SAINT BLAISE - ÉVÊQUE ET MARTYR

3 février

   Maintenant que l'Église a clos pour nous la touchante Quarantaine de la Naissance du Sauveur, et qu'elle nous a ouvert la source des fortes et sérieuses méditations qui doivent nous préparer pour la pénitence, chaque Fête des Bienheureux doit nous apporter une impression propre à nourrir en nous l'esprit de ce saint Temps. Dans la période dont nous sortons, tous les amis de Dieu que nous avions à fêter, nous apparaissaient rayonnants des joies de la Naissance de l'Emmanuel; ils formaient sa cour radieuse et triomphante. D'ici à la Résurrection du Fils de Dieu, nous aimerons à les considérer surtout dans les labeurs du pèlerinage de cette vie. Ce qui nous importe aujourd'hui, c'est de voir et d'étudier comment ils ont vaincu le monde et la chair. « Ils allaient, dit le Psalmiste, et ils jetaient la semence sur le sillon, l'arrosant de leurs pleurs; mais ils reviendront dans l'allégresse, chargés des gerbes que leurs sueurs auront produites (Psalm. CXXV). » Espérons qu'il en sera de même pour nous, à la fin de cette laborieuse carrière, et que le Christ ressuscité nous saluera comme ses membres vivants et renouvelés. Dans la période que nous avons présentement à traverser, les Martyrs abondent, et nous débutons aujourd'hui par un des plus célèbres. Sébaste, en Arménie, fut honorée par ses vertus pastorales et par sa glorieuse Passion; bientôt la même ville nous fournira dans un seul jour quarante soldats Martyrs. La dévotion envers saint Blaise est demeurée très vive en Orient, surtout en Arménie, et son culte, introduit de bonne heure dans les Églises de l'Occident, y a toujours été très populaire. Sa fête n'étant néanmoins que du degré simple, l'Église Romaine n'a consacré à son honneur que la courte Légende que nous donnons ici. 

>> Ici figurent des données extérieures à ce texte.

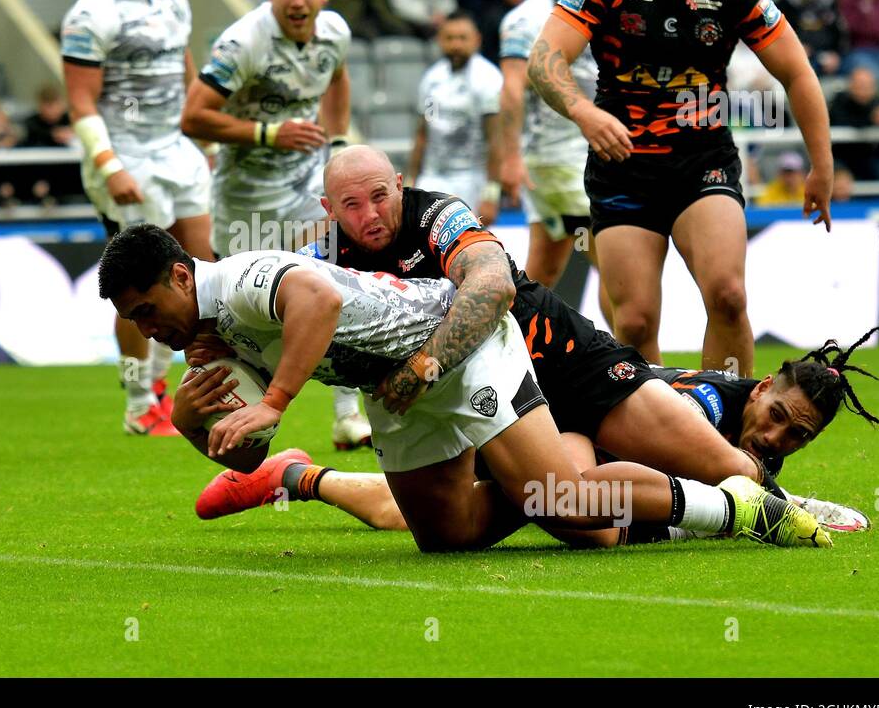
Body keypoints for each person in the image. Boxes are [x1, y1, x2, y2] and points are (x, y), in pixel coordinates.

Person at [98, 219, 828, 552]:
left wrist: (275, 400)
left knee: (574, 507)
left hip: (458, 350)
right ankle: (566, 473)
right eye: (134, 320)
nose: (147, 327)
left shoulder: (242, 279)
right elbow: (243, 457)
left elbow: (315, 300)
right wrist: (201, 428)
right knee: (448, 537)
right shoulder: (208, 343)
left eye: (147, 310)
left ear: (183, 276)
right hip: (398, 394)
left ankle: (735, 510)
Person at [527, 0, 833, 376]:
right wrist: (585, 113)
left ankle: (732, 439)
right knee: (637, 324)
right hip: (624, 167)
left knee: (729, 293)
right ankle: (660, 442)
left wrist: (822, 167)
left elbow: (798, 72)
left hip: (702, 160)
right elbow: (543, 60)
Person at [181, 0, 368, 452]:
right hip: (244, 197)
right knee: (228, 320)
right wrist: (269, 134)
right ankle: (234, 421)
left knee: (333, 281)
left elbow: (337, 76)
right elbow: (193, 116)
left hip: (306, 186)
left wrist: (337, 144)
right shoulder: (243, 43)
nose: (298, 1)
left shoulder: (335, 33)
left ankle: (348, 416)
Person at [62, 0, 213, 437]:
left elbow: (185, 68)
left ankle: (199, 386)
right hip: (126, 156)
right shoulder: (90, 13)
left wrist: (201, 133)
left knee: (198, 273)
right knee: (140, 287)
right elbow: (80, 102)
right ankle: (137, 400)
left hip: (175, 149)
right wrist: (109, 166)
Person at [498, 0, 604, 296]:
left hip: (588, 152)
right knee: (615, 262)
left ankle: (511, 346)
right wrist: (510, 157)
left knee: (543, 269)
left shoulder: (597, 8)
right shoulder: (525, 19)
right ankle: (632, 353)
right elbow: (511, 88)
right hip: (558, 160)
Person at [408, 12, 502, 221]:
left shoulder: (488, 79)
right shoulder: (432, 79)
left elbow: (496, 140)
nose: (456, 45)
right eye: (449, 38)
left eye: (462, 38)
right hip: (433, 176)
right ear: (440, 40)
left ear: (476, 40)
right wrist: (411, 179)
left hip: (471, 178)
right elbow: (425, 132)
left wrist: (491, 194)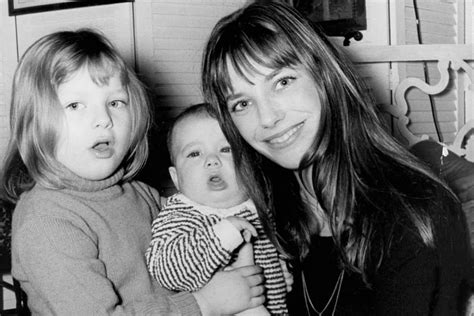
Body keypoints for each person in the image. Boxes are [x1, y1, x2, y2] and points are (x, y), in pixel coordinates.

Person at [201, 2, 473, 315]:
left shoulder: (414, 213)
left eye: (282, 82)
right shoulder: (268, 214)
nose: (267, 118)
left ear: (324, 75)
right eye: (241, 104)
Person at [0, 29, 266, 315]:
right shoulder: (48, 221)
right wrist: (203, 303)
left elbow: (188, 247)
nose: (103, 119)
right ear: (34, 123)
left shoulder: (139, 193)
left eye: (116, 103)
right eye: (75, 105)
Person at [146, 103, 291, 315]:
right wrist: (221, 236)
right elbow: (167, 271)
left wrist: (279, 271)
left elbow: (272, 251)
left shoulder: (259, 209)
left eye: (226, 149)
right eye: (194, 154)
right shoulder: (180, 215)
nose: (212, 161)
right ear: (176, 178)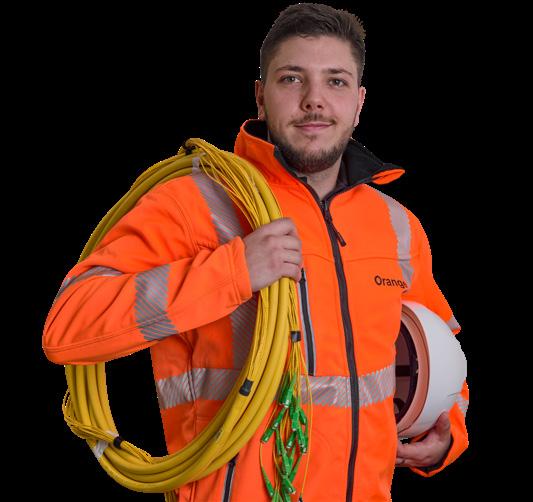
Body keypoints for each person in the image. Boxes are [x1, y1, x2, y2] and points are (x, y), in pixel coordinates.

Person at [42, 3, 469, 501]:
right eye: (292, 79)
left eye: (335, 81)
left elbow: (441, 348)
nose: (314, 100)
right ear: (261, 97)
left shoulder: (396, 225)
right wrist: (233, 272)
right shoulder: (195, 204)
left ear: (359, 102)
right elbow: (68, 328)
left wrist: (446, 434)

   Blaise fleurissait en toute sorte de vertus à Sébaste en Arménie, lorsqu'il fut élu évêque de cette ville. Au temps où Dioclétien exerçait son insatiable cruauté contre les Chrétiens, le saint se retira dans une caverne du mont Argée, où il demeura caché jusqu'à ce qu'ayant été découvert par des soldats du gouverneur Agricolaüs, qui se livraient à la chasse, il fut conduit devant ce magistrat et jeté en prison par son ordre. Là, il guérit plusieurs malades qu'on lui amena, à cause de la réputation de sainteté dont il jouissait, et entre autres un enfant qui se mourait pour avoir avalé une arête qui lui était demeurée de travers dans le gosier, en sorte que les médecins désespéraient de le sauver. Blaise comparut deux fois devant le gouverneur, sans que l'on pût, ni par caresses, ni par menaces, le persuader de sacrifier aux idoles. Il fut donc d'abord battu de verges, ensuite déchiré avec des peignes de fer sur le chevalet, et enfin il eut la tête tranchée, rendant un glorieux témoignage au Seigneur Jésus-Christ, le trois des nones de février. 
   Nous unissons nos voix au concert de louanges que vous adressent toutes les Églises qui sont sous le ciel, ô glorieux Martyr! En retour de nos hommages, du sommet de la gloire où vous régnez, abaissez vos regards sur nous, et voyez les fidèles de la chrétienté tout entière qui se préparent aux saintes expiations de la pénitence, et qui songent à revenir au Seigneur leur Dieu par les larmes et la componction. Souvenez-vous de vos propres combats, et assistez-nous dans le travail de renouvellement que nous allons entreprendre. Vous n'avez pas craint les tourments de la mort; et quelque rude qu'ait été l'épreuve, vous l'avez subie avec courage. Obtenez-nous la constance dans une carrière moins périlleuse. Nos ennemis ne sont rien auprès de ceux qu'il vous a fallu vaincre; mais ils sont perfides, et si nous les ménageons, ils peuvent nous abattre. Obtenez-nous le secours divin par lequel vous avez triomphé. Nous sommes les fils des Martyrs; que leur sang ne dégénère pas en nous. Souvenez-vous aussi, saint Pontife, des heureuses contrées que vous arrosâtes de votre sang. La foi pour laquelle vous avez donné votre vie s'y était altérée; des jours meilleurs semblent briller enfin. Par vos prières paternelles, rendez l'Arménie à l'Église catholique, et consolez, par le retour de leurs frères, les fidèles qui ont su s'y conserver orthodoxes, parmi tant de périls.